-------- AUSGANGSTEXT --------
ARGE MED-Newsletter 05/2017
Gynäkologin haftet lt. OGH-Entscheidung für Fehler eines Pathologen
Was geschah: Die klagende Patientin suchte von 2005 bis 2011 eine Gynäkologin für Kontrolluntersuchungen auf. Die Ärztin leitete die dabei gemachten Zellabstriche direkt an einen der Patientin unbekannten Pathologen zur Befundung weiter. Nachträglich stellte sich heraus, dass sich in allen Abstrichen seit 2006 bedenkliche Zellveränderungen befanden und die vom Pathologen bekanntgegebenen Begutachtungsergebnisse weitgehend unrichtig waren. Der Pathologe wies die Gynäkologin auch nicht – wie von der Österr. Gesellschaft für Zytologie empfohlen – auf die mangelnde Qualität der Abstriche hin (von den acht Präparaten war zumindest die Hälfte nur eingeschränkt beurteilbar).
Wären die Krebsvorstufen früher erkannt und behandelt worden, hätte das bei der Patientin schließlich vorliegende Karzinom mit sehr großer Wahrscheinlichkeit verhindert werden können.
Die beklagte Ärztin wandte ein, dass ihr kein Behandlungs- oder Diagnosefehler anzulasten sei, der Pathologe sei weder als ihr Erfüllungsgehilfe tätig geworden, noch hafte sie für seine unrichtigen Befunde.
Dazu der OGH:
- Anders als in jenen Fällen (zB 3 Ob 237/00z), in denen der Patient selbst an einen Arzt eines anderen Faches (etwa einen Radiologen) überwiesen wird, ist es bei der bloßen Übersendung von Gewebeproben an einen Pathologen, die vom konsultierten Arzt intern und ohne Absprache und nähere Information gegenüber dem Patienten durchgeführt wird, keineswegs eindeutig, dass der aufgesuchte Arzt nur eine eingeschränkte Leistungspflicht übernehmen will.
- Der Arzt, der ja mangels Erörterung mit der Patientin allein darüber Bescheid weiß welche Einzelmaßnahmen notwendig sind, könnte die Patientin ohne weiteres ausdrücklich darauf hinweisen, dass für die Begutachtung der Abstriche ein Auftrag der Patientin an einen Pathologen erforderlich sei, für dessen Tätigkeit der Arzt nicht einzustehen habe.
--------
AUFGABE 1.
In welchem Zeitraum suchte die Patientin laut Ausgangstext die Gynäkologin für Kontrolluntersuchungen auf?
AUFGABE 2.
Stimmen die folgenden Aussagen mit dem Ausgangstext überein? Beantworten Sie jede mit Ja oder Nein und zitieren Sie die entscheidenden Worte des Ausgangstexts wörtlich. (a) Der Pathologe war der Patientin bekannt. (b) Mindestens die Hälfte der acht Präparate war nur eingeschränkt beurteilbar. (c) Die beklagte Ärztin räumte einen Diagnosefehler ein.
Das Material wird hier nicht benötigt.
-------- EXTRAHIERTES MATERIAL --------
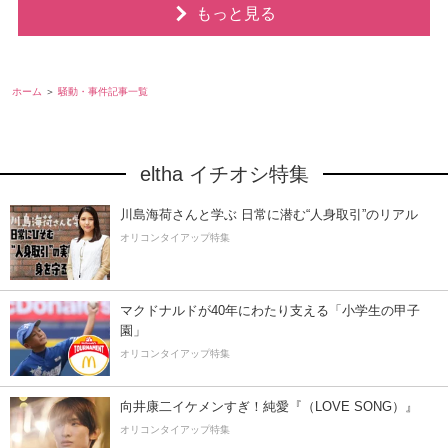
もっと見る
ホーム
騒動・事件記事一覧
eltha イチオシ特集
川島海荷さんと学ぶ 日常に潜む“人身取引”のリアル
オリコンタイアップ特集
マクドナルドが40年にわたり支える「小学生の甲子
園」
オリコンタイアップ特集
向井康二イケメンすぎ！純愛『（LOVE SONG）』
オリコンタイアップ特集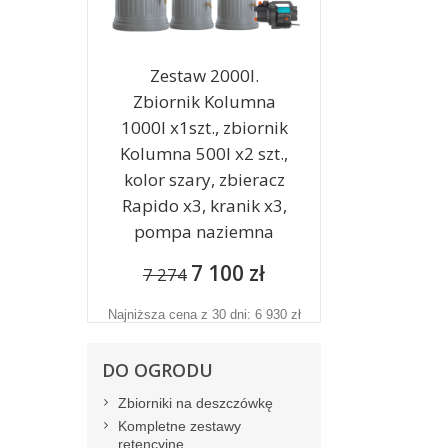
Zestaw 2000l.
Zbiornik Kolumna
1000l x1szt., zbiornik
Kolumna 500l x2 szt.,
kolor szary, zbieracz
Rapido x3, kranik x3,
pompa naziemna
7 100 zł
7 274
Najniższa cena z 30 dni: 6 930 zł
DO OGRODU
Zbiorniki na deszczówkę
Kompletne zestawy
retencyjne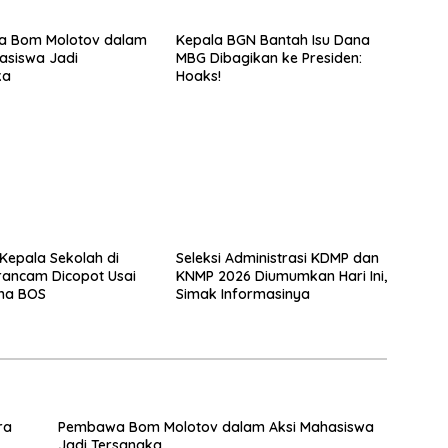
 Bom Molotov dalam
Kepala BGN Bantah Isu Dana
asiswa Jadi
MBG Dibagikan ke Presiden:
ka
Hoaks!
Kepala Sekolah di
Seleksi Administrasi KDMP dan
erancam Dicopot Usai
KNMP 2026 Diumumkan Hari Ini,
ana BOS
Simak Informasinya
ra
Pembawa Bom Molotov dalam Aksi Mahasiswa
Jadi Tersangka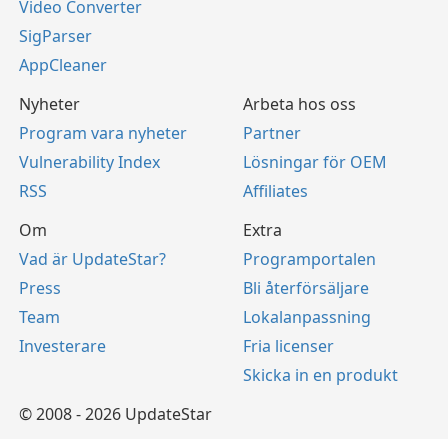
Video Converter
SigParser
AppCleaner
Nyheter
Arbeta hos oss
Program vara nyheter
Partner
Vulnerability Index
Lösningar för OEM
RSS
Affiliates
Om
Extra
Vad är UpdateStar?
Programportalen
Press
Bli återförsäljare
Team
Lokalanpassning
Investerare
Fria licenser
Skicka in en produkt
© 2008 - 2026 UpdateStar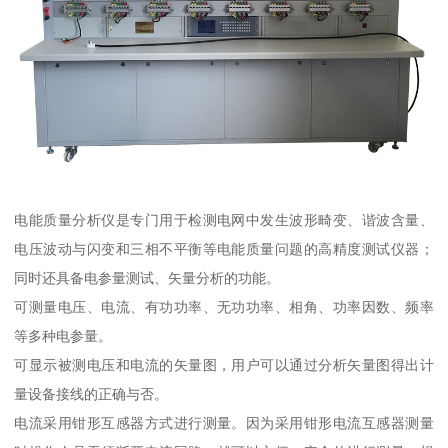
电能质量分析仪是专门用于检测电网中发生波形畸变、谐波含量、
电压波动与闪变和三相不平衡等电能质量问题的高精度测试仪器；
同时还具备电参量测试、矢量分析的功能。
可测量电压、电流、有功功率、无功功率、相角、功率因数、频率
等多种电参量。
可显示被测电压和电流的矢量图，用户可以通过分析矢量图得出计
量设备接线的正确与否。
电流采用钳形互感器方式进行测量。因为采用钳形电流互感器测量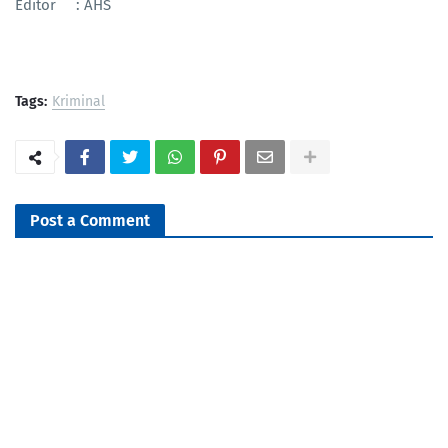
Editor : AHS
Tags:
Kriminal
Post a Comment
--------
ANTWORT 1.
Von 2005 bis 2011.

ANTWORT 2.
(a) Nein: „an einen der Patientin unbekannten Pathologen“
(b) Ja: „von den acht Präparaten war zumindest die Hälfte nur eingeschränkt beurteilbar“
(c) Nein: „dass ihr kein Behandlungs- oder Diagnosefehler anzulasten sei“